I walked over to the makeshift grave marker, kneeling to run my gloved fingertips across the rough wooden cross, feeling a wave of sadness for a woman I didn’t even know. The city of London pulled together, giving her a proper burial and grave. People were always providing in death what they would not do in life, it seemed.
“Audrey Rose.” Thomas cleared his throat, and I glanced up, spotting the bearded man lingering a few paces off, looking torn between approaching us and fading into the desolate, gray morning.
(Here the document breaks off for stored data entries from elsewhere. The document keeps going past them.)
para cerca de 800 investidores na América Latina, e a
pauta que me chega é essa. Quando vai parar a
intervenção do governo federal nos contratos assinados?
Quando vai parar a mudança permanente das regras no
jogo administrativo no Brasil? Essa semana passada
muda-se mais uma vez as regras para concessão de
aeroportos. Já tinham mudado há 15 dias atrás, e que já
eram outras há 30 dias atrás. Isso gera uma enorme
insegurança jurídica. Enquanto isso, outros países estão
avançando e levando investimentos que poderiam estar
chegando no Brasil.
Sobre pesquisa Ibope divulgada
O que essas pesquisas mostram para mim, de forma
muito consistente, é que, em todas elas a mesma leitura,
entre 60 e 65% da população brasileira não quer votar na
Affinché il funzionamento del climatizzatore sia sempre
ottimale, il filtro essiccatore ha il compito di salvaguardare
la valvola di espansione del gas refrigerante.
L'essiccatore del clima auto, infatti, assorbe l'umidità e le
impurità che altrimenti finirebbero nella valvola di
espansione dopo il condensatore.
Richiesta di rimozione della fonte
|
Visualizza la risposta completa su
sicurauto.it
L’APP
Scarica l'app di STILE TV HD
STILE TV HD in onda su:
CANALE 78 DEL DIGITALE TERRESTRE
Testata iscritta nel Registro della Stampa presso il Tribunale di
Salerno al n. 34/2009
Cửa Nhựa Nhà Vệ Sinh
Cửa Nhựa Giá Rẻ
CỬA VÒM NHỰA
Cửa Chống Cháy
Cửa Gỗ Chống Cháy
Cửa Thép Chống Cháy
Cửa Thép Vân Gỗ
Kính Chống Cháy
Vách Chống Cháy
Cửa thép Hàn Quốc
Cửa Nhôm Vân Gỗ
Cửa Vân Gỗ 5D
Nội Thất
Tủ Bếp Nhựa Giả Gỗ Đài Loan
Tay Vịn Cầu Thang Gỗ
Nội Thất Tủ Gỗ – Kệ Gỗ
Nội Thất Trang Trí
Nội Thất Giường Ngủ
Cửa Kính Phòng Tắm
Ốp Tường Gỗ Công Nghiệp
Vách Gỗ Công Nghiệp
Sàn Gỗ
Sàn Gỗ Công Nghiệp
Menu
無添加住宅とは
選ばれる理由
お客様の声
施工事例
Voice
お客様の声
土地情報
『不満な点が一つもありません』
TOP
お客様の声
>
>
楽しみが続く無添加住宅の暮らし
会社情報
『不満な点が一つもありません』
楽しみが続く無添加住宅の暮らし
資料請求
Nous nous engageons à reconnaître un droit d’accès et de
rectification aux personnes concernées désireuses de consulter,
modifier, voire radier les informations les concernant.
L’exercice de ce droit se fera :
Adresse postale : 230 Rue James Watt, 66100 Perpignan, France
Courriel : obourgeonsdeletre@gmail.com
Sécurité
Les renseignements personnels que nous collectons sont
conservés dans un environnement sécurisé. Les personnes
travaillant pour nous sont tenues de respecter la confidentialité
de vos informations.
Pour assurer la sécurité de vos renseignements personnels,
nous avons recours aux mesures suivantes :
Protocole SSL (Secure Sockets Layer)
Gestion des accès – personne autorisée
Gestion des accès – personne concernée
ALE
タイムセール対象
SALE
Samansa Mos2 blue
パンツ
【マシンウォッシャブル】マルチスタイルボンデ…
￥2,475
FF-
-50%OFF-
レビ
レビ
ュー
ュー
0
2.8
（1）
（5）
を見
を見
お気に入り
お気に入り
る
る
Unable to shake the feeling he had something important to impart to us, I motioned for Thomas to follow me.
“If he won’t come to us,” I said over my shoulder, “we’ll bring ourselves to him.” I stopped before him, extending my hand. “Good morning. My name is—”
“Miss Audrey Rose Wadsworth. Daughter of Malina and—what’s that?” he asked an invisible person to his left. Thomas and I exchanged baffled looks.
Clearly, he was unbalanced, speaking to air. But there was something about him knowing my mother’s name that unnerved me. He nodded to something we still couldn’t see.
“Ah, yes. Daughter of Malina and Edmund. Your mother says you’re welcome to the necklace in the photograph. The heart-shaped locket, I believe. Yes, yes,” he said, nodding again. “That’s right. The one you admired in your father’s study. It’s being used as a bookmark of sorts.”
He paused, squinting at nothing. My heart was very near breaking its way out of my body. Thomas grabbed my arm, steadying me as I swayed on my feet. How could this man possibly know these things? Memories of sneaking into Father’s study and looking upon the photograph of Mother assaulted my senses.
I’d been admiring that locket, wondering where it was hidden…
No one knew about that. I barely even recalled it myself. I took a wavering step back, frightened yet not quite believing this was not some act of deceit. Some illusionist’s manipulation of the truth. I’d read reports in papers of charlatans and tricksters. Unscrupulous fakers making profit by showing audiences what they wanted to believe. There was some kind of smoke and mirrors game being played, and I’d have none of it.